START EXTRACTED TEXT

The grocer took his time bagging. He distributed everything carefully, separating the half-gallon milk cartons, lifting each bag to test the weight. When he was done there were three bags for Sara, two for me.

He handed me my two bags slowly. “That OK?” he asked. How must we have appeared to him? Shy, long-faced girls, unusually close, and close-mouthed. I mumbled, “It’s OK,” from behind the paper, anxious to wiggle loose from his gaze.

We walked the five blocks home as fast as we could. The serrated tops of the bags cut into my chin as they bobbed up with each step. My fingers got numb from clutching the coarse brown paper, so we had to stop every half block and rest on someone’s stoop. Then we’d shift the bags between us and set off again.

Getting home, getting the key in the door and the door closed tight behind us—quickly, so that if anyone was in the hall, they couldn’t see into our apartment—was a relief. We were friendly with all the neighbors. Mrs. Franks, the elderly lady who lived upstairs, sometimes invited Sara and Amy and me for tea. But it was awkward to see them now since no one was allowed in our apartment anymore. The weight of the bags was nothing compared to the pressure of people’s eyes upon me. Outside, I could not help knowing that our lives were strange and wrong. The messy house, Sara and I doing the grocery shopping—and not just going for a quart of milk, but all of it—staying inside all the time, weird country music that the neighbors complained about. And my mother. She was not like anyone else. I knew it, though I could not have explained exactly how. Just that she was shameful and that hiding our lives from the world required constant vigilance. Sara must have felt it even more acutely than I did. She was coming up fast on adolescence, straining at the bit, but in my eagerness to keep up, I took in the censure of the world early.

Once inside the house, I went straight to the big chair in front of the window in the living room and sank into my book. The part of that summer that I didn’t spend playing dolls with my sisters, I spent slumped in that chair: head against one armrest, one leg flopped over the other, inhaling the classics of children’s literature, gathering up plotlines for our games.

END EXTRACTED TEXT

TASK STATEMENT —
Write the next part of the childhood memoir passage about the grocery trip, beginning after the last sentence.

START SUPPLIED INFORMATION

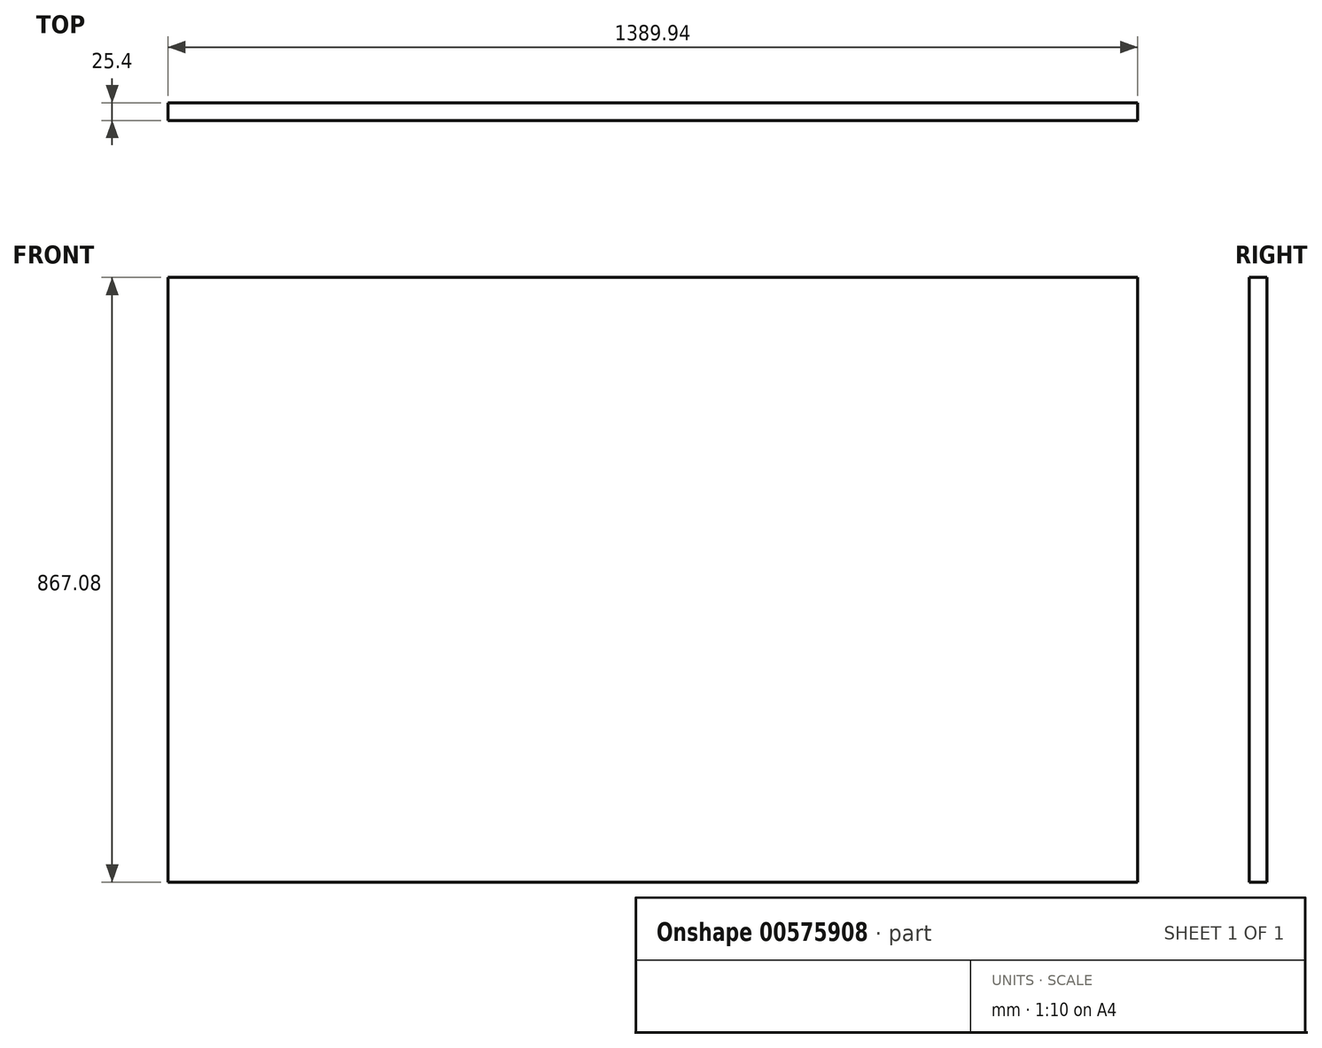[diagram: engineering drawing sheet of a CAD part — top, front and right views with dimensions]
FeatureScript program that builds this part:
annotation { "Feature Type Name" : "Feature", "Feature Type Description" : "" }
export const myFeature = defineFeature(function(context is Context, id is Id, definition is map)
    precondition{}
    {
        {
            var Q0;
            Q0=qCreatedBy(makeId("Front.planeOp"),FACE);
            var sketch = newSketch(context, id + "F0", { "sketchPlane" : qUnion([Q0])});
            skLineSegment(sketch, "E0.bottom", {"start": v(-1312.47, 180.4) * mm, "end": v(77.47, 180.4) * mm});
            skLineSegment(sketch, "E0.top", {"start": v(-1312.47, -686.7) * mm, "end": v(77.47, -686.7) * mm});
            skLineSegment(sketch, "E0.left", {"start": v(-1312.47, 180.4) * mm, "end": v(-1312.47, -686.7) * mm});
            skLineSegment(sketch, "E0.right", {"start": v(77.47, 180.4) * mm, "end": v(77.47, -686.7) * mm});
            skSolve(sketch);
        }
        {
            var Q0;
            Q0 = qSketchRegion(id + "F0", true);
            extrude(context, id + "F1", {"entities" : qUnion([Q0]), "depth" : 25.4 * mm, "offsetDistance" : 25.4 * mm});
        }
    });
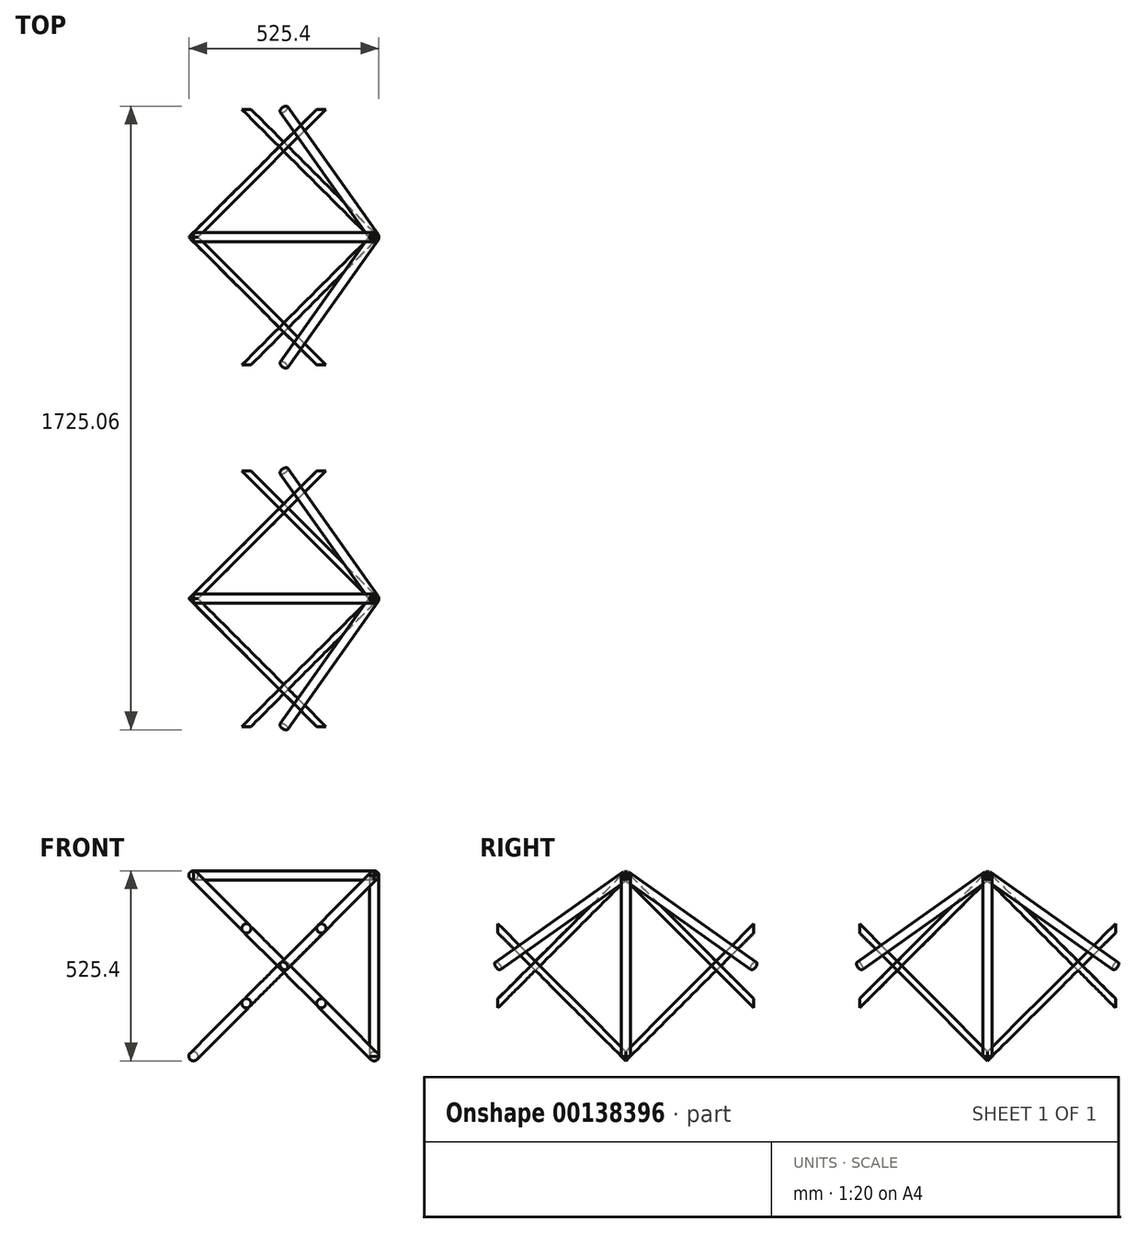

END SUPPLIED INFORMATION

RESPONSE TO THIS TASK —
I read with the intensity of a novice. The boundaries between books and life were not yet fixed. I entered wholly into whatever lush and lovely world was available:
Charlotte’s
Web, Black
Beauty, Heidi, Little
Women
—books not only lovely, but full of heartbreak. From early on, crying and reading went together. I remember a long afternoon curled in my chair reading the last third of
Little Women
, after Beth died, through tears. Those losses felt as real to me as any loss I had ever suffered. Or maybe they were just cleaner.

Mostly that summer I read the
Little House on the Prairie
books. Sara and I bought them in pairs and then drew straws—toothpicks my mother broke in half and hid in her fist—over who got to read the books in the right order. On the cover of my book, a barefoot girl ran through high grass. On Sara’s book, a girl on horseback in a bright red dress rode without a saddle, her body flat and low, straining forward, across the back of the galloping stallion.
The Little House on the Prairie
books weren’t steeped in tragedy like the other books I was drawn to, but they had a deep hold on me. The main character, the writer herself, was the middle of three girls, named Laura, and she, like me, had brown hair.
Little House in the Big Woods
was the first “chapter” book I read. When I finished it, I told both my parents, and anyone else who asked, that I was going to be a writer when I grew up. To prove it, I started writing little stories in notebooks.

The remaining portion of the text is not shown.